__TEXT EXCERPT__
------------------------------------------------------------------------
[Bug 280701] FreeBSD-SA-24:05 fix breaks ICMP/ICMP6 states handling in pf firewall (ping, traceroute)

From: <bugzilla-noreply_at_freebsd.org>
Date: Fri, 23 Aug 2024 09:09:06 UTC
https://bugs.freebsd.org/bugzilla/show_bug.cgi?id=280701

--- Comment #40 from doktornotor <doktornotor@mailinator.com> ---
Ok, so... let's recap this:

What original SA deals with - let me quote: "When pf is configured
to allow ND and block incoming Echo Requests, a crafted Echo Request packet
after a Neighbor Solicitation (NS) can trigger an Echo Reply."

This is "fixed" by a series of patches which cause the regression described
here, among others. 

Even after fixing the regression by another series of patches, people still
report that this caused yet more regressions, which directly match the area
touched by the original "issue" described in the SA. That is, breaks ND/NS (see
Comment #31 and following).

Additionally, people report that ONLY reverting all the patches to the state
before this "pressing" "security" issue of responding to ping - unnoticed by
anyone from 2009 at least, let alone exploited (for what exactly?) - gets
things back to working state without regressions.
------------------------------------------------------------------------
__RECORDS__
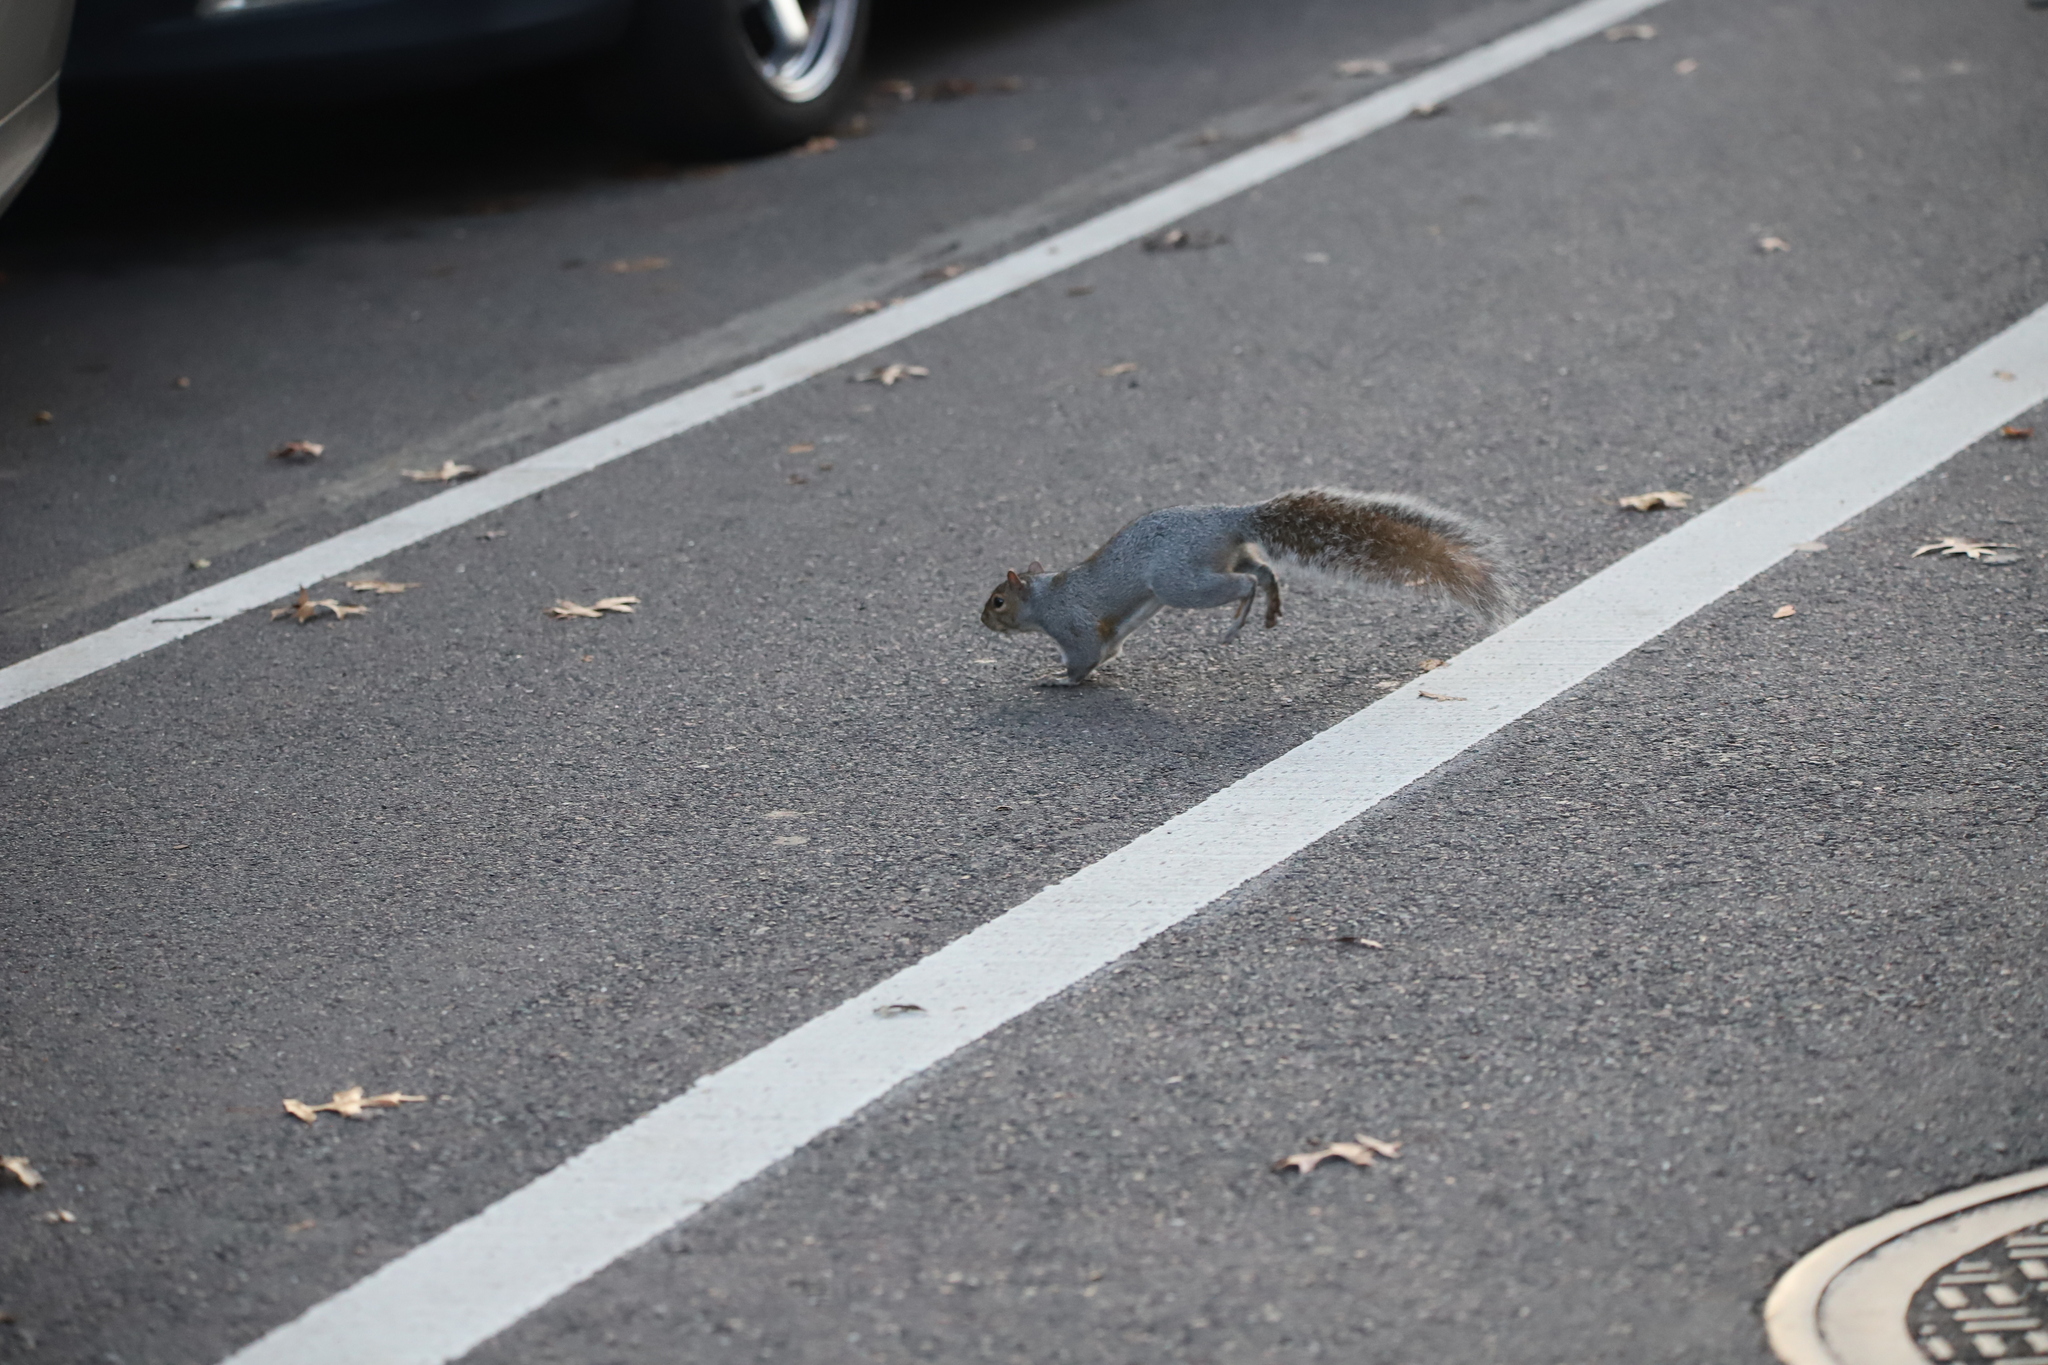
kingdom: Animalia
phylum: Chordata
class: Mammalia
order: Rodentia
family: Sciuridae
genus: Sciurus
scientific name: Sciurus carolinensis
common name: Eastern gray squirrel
------------------------------------------------------------------------
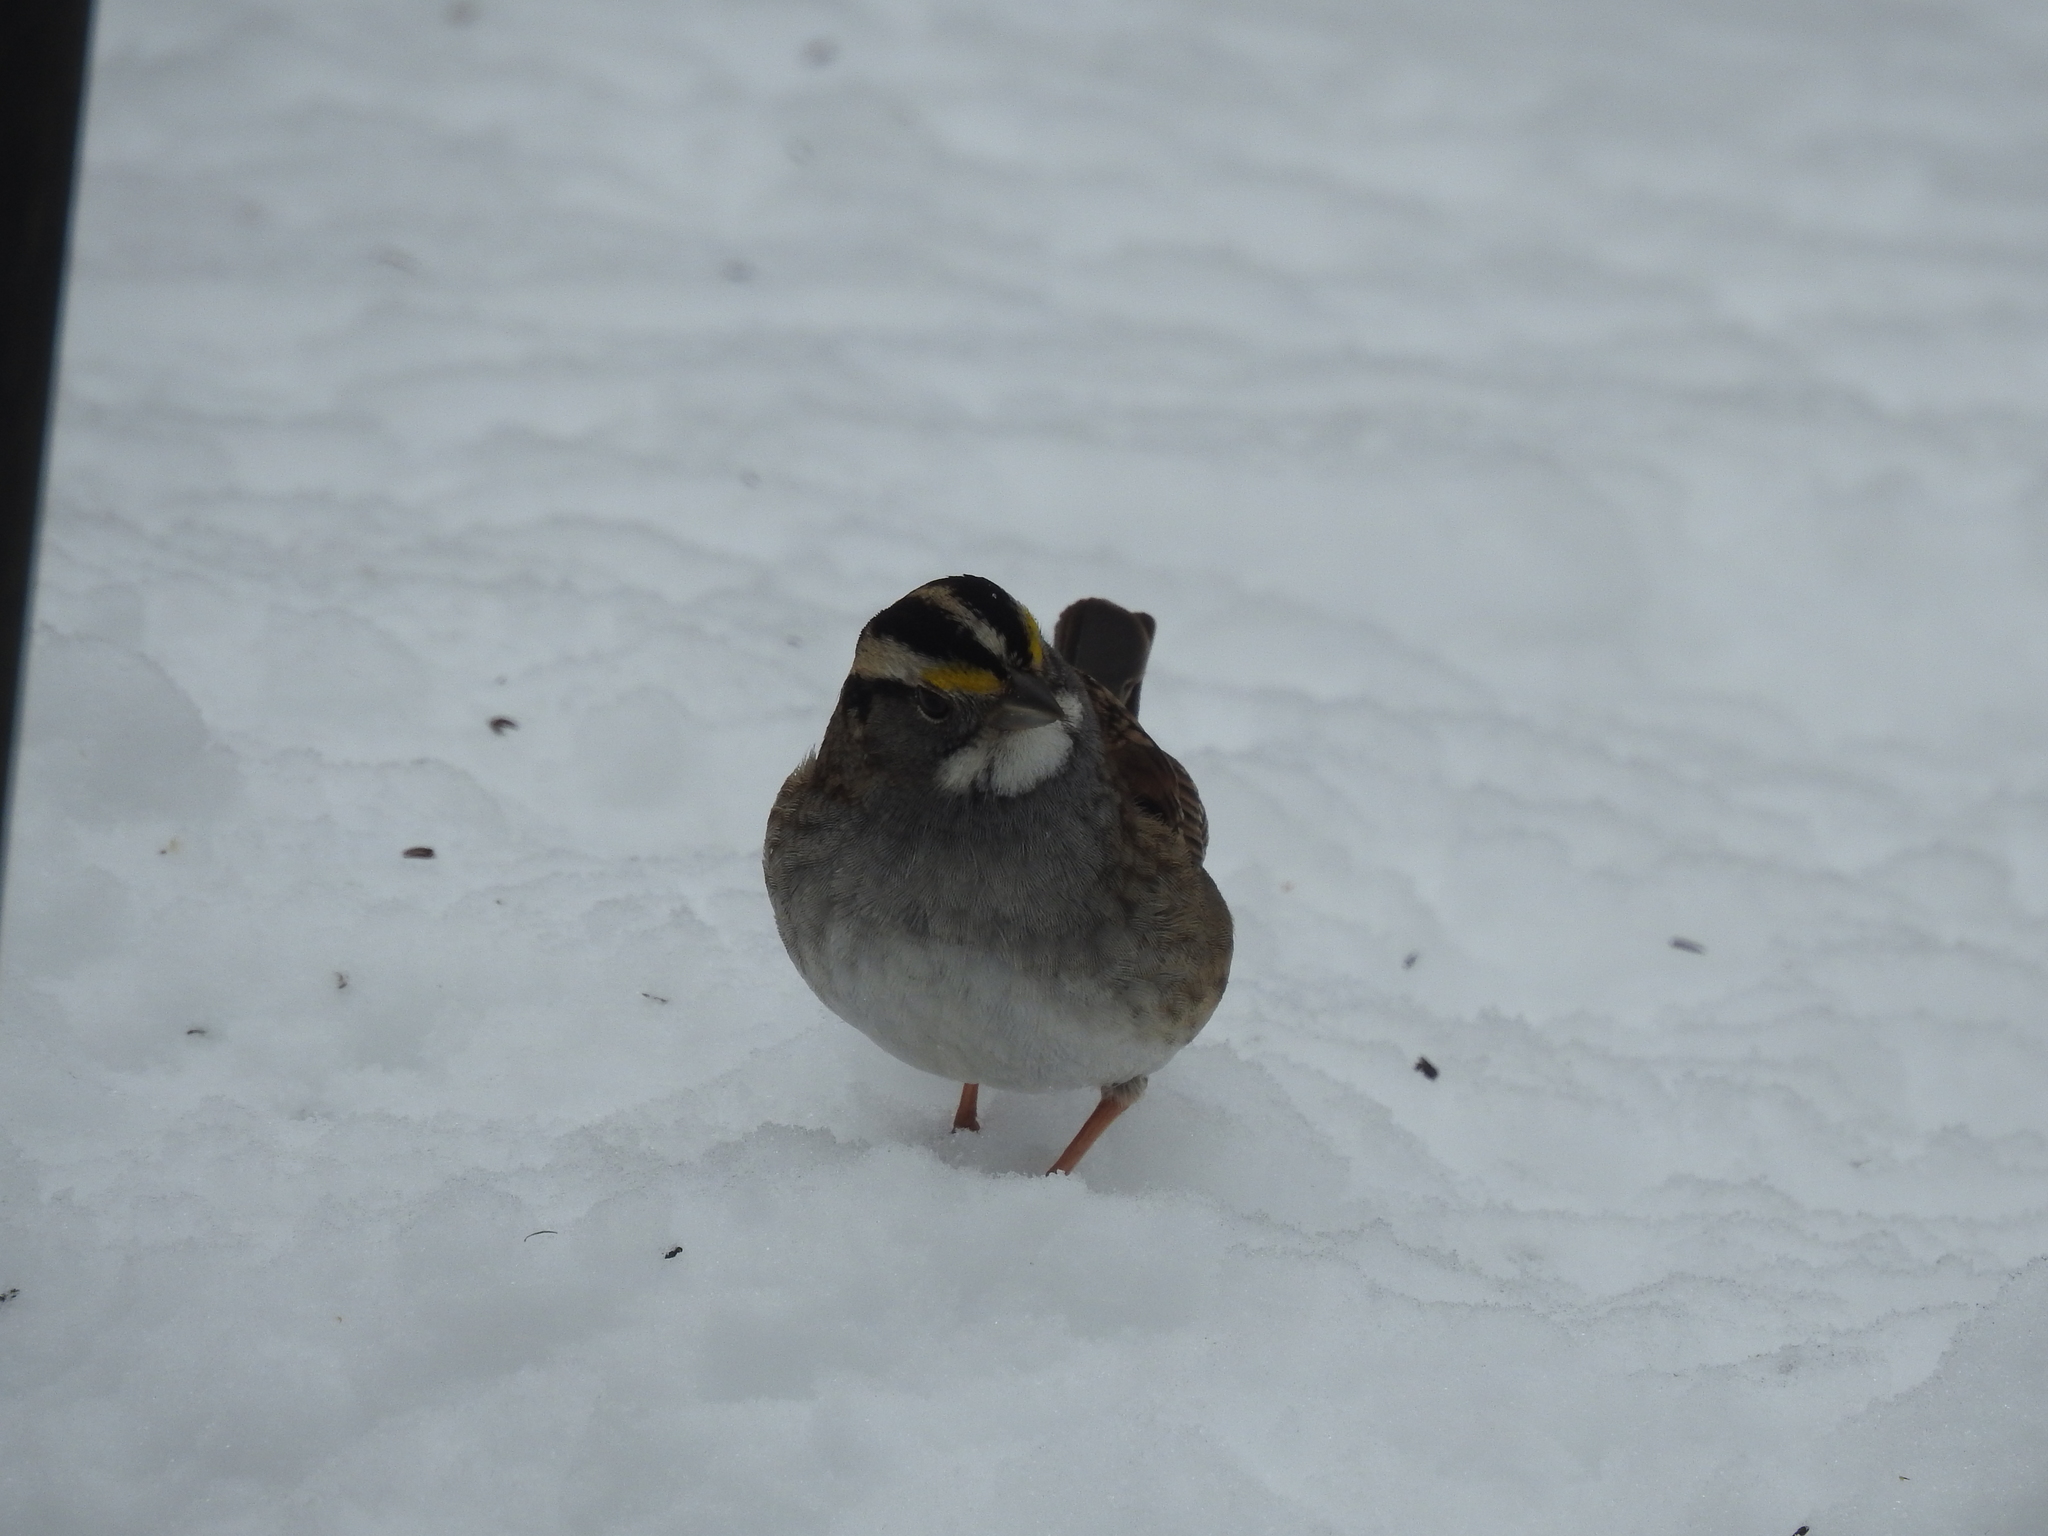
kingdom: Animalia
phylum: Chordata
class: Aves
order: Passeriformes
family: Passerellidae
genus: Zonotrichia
------------------------------------------------------------------------
__SHORT TASK 1__
In the bug report comment, please swap "patches" for "commits" and write out the passage from "--- Comment #40" up to and including "here, among others.".
__SHORT TASK 2__
Render this sentence from the bug report comment in Spanish: "This is "fixed" by a series of patches which cause the regression described here, among others."

__CORRECT RESPONSE 1__
--- Comment #40 from doktornotor <doktornotor@mailinator.com> ---
Ok, so... let's recap this:

What original SA deals with - let me quote: "When pf is configured
to allow ND and block incoming Echo Requests, a crafted Echo Request packet
after a Neighbor Solicitation (NS) can trigger an Echo Reply."

This is "fixed" by a series of commits which cause the regression described
here, among others.

__CORRECT RESPONSE 2__
Esto se «corrige» mediante una serie de parches que provocan la regresión descrita aquí, entre otras.